MusiqueCritiques d'albums
Bob Dylan, aujourd’hui âgé de 71 ans, est sans contredit un monument dans l’histoire de la musique américaine. Son répertoire est tellement immense et son influence tellement significative qu’il est impossible de survoler son histoire sans consulter des biographies étoffées, des documentaires spécialisés ou des études sociologiques sur son œuvre. En 2012, il a fait paraître Tempest, son 35e album.
Une chose est certaine avec Tempest: Dylan n’ira pas chercher de nouveaux fans. À quoi bon de toute façon? Ceux qui n’aimaient pas sa voix dans les années 1960 l’aimeront encore moins en 2012. C’est un peu comme se plaindre qu’il pleut souvent en Angleterre: on fait avec et ça fait même partie du charme. Un autre point important à préciser est que Bob Dylan ne se réinvente pas. Dieu merci, car quelqu’un veut-il vraiment l’entendre expérimenter des sonorités du 21e siècle? Sur Tempest, Dylan y va du bon vieux mélange de country, folk, blues, rockabilly et rock n’ roll. Et le résultat est franchement, encore une fois, très solide.
Et c’est un Bob Dylan très sombre qui nous parle sur cet album: il y multiplie les références à la mort, à la colère, au meurtre, à la violence, aux catastrophes, etc. À l’opposé, son groupe et lui semblent en merveilleuse harmonie, affichant une assurance et une sérénité qui, lorsque placées avec les thèmes durs des chansons, laissent ressortir une ambiance assez étrange. La voix sale et usée, Dylan chante: «This is how I spend my days / I came to bury, not to praise / I’ll drink my fill and sleep alone / I pay in blood, but not my own». Septuagénaire cynique et toujours en colère, ce Dylan. Et sa prose est encore à la fois magnifique et percutante.
Mais il ne faut pas croire que l’album est sans fautes. À 68 minutes, Tempest aurait facilement pu être une quinzaine de minutes de moins. La chanson titre, surtout, est beaucoup trop longue avec ses quatorze minutes. Et bien que quelques compositions soient très fortes, on est évidemment très loin de ce qu’il a fait de mieux. De plus, «Early Roman Kings» est un copié-collé de la chanson «I’m a Man» de Bo Diddley (et de «Bad to the Bone» de George Thorogood), et devient rapidement lassante.

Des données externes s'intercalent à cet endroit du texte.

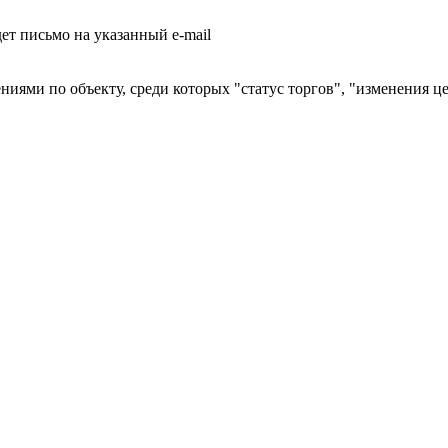
т письмо на указанный e-mail
ниями по объекту, среди которых "статус торгов", "изменения ц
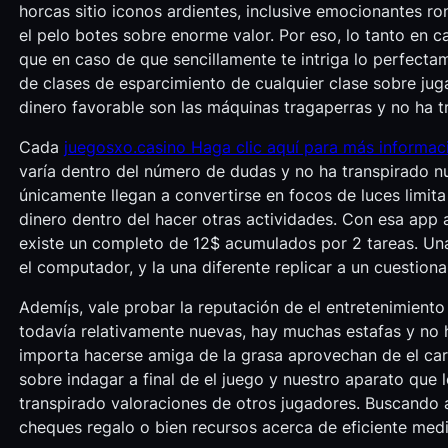
horcas sitio iconos ardientes, inclusive emocionantes r
el pelo botes sobre enorme valor. Por eso, lo tanto en 
que en caso de que sencillamente te intriga lo perfectam
de clases de esparcimiento de cualquier clase sobre jug
dinero favorable son las máquinas tragaperras y no ha t
Cada
juegosxo.casino Haga clic aquí para más informac
varía dentro del número de dudas y no ha transpirado n
únicamente llegan a convertirse en focos de luces limit
dinero dentro del hacer otras actividades. Con esa app
existe un completo de 12$ acumulados por 2 tareas. Una
el computador, y la una diferente replicar a un cuestion
Ademí¡s, vale probar la reputación de el entretenimient
todavía relativamente nuevas, hay muchas estafas y no 
importa hacerse amiga de la grasa aprovechan de el ca
sobre indagar a final de el juego y nuestro aparato que
transpirado valoraciones de otros jugadores. Buscando a
cheques regalo o bien recursos acerca de eficiente med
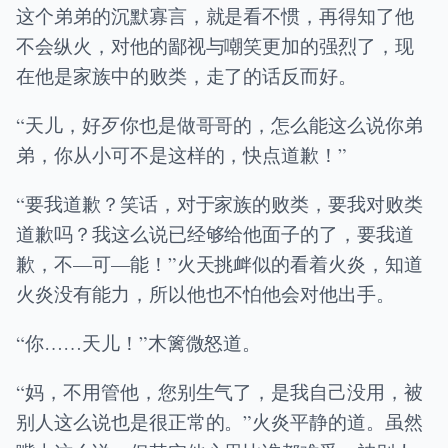
这个弟弟的沉默寡言，就是看不惯，再得知了他
不会纵火，对他的鄙视与嘲笑更加的强烈了，现
在他是家族中的败类，走了的话反而好。
“天儿，好歹你也是做哥哥的，怎么能这么说你弟
弟，你从小可不是这样的，快点道歉！”
“要我道歉？笑话，对于家族的败类，要我对败类
道歉吗？我这么说已经够给他面子的了，要我道
歉，不—可—能！”火天挑衅似的看着火炎，知道
火炎没有能力，所以他也不怕他会对他出手。
“你……天儿！”木篱微怒道。
“妈，不用管他，您别生气了，是我自己没用，被
别人这么说也是很正常的。”火炎平静的道。虽然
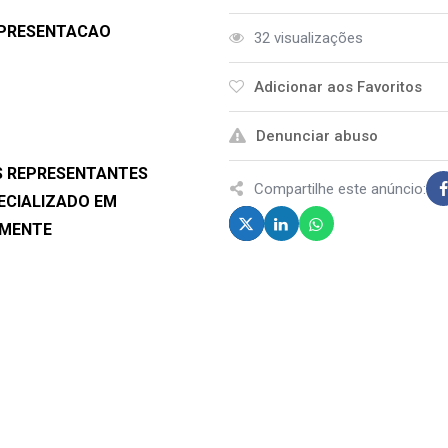
EPRESENTACAO
32 visualizações
Adicionar aos Favoritos
Denunciar abuso
S REPRESENTANTES
Compartilhe este anúncio:
ECIALIZADO EM
RMENTE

Pour le reste, Bob Dylan nous raconte des histoires qui tournent souvent au cauchemar. «Tin Angel» est une longue chanson folk qui décrit un triangle amoureux se terminant dans un bain de sang, ne laissant aucun survivant. C’est dans ces moments où Dylan est le plus efficace, car force est d’admettre qu’il est difficile de trouver un conteur aussi génial que lui.
La dernière chanson, «Roll on John», soutire des émotions un peu contradictoires. D’un côté, cet hommage à John Lennon nous replonge nostalgiquement dans les années 1970 et représente un clin d’œil musical à l’ex-Beatle avec sa mélodie piano/guitare acoustique. On peut se questionner sur la pertinence d’inclure une chanson hommage, 32 ans après l’assassinat de Lennon. D’un autre côté, d’entendre Dylan fredonner «I heard the News Today, Oh Boy», comme le chantait Lennon sur «A Day in the Life», représente tout de même quelque chose de spécial.
Tempest ne réinvente rien. Après tout, Dylan a déjà donné dans le domaine. Mais tant et aussi longtemps qu’il existera des artistes désirant raconter des histoires et faire vivre des personnages à l’intérieur de leurs chansons, Bob Dylan vaudra toujours le détour.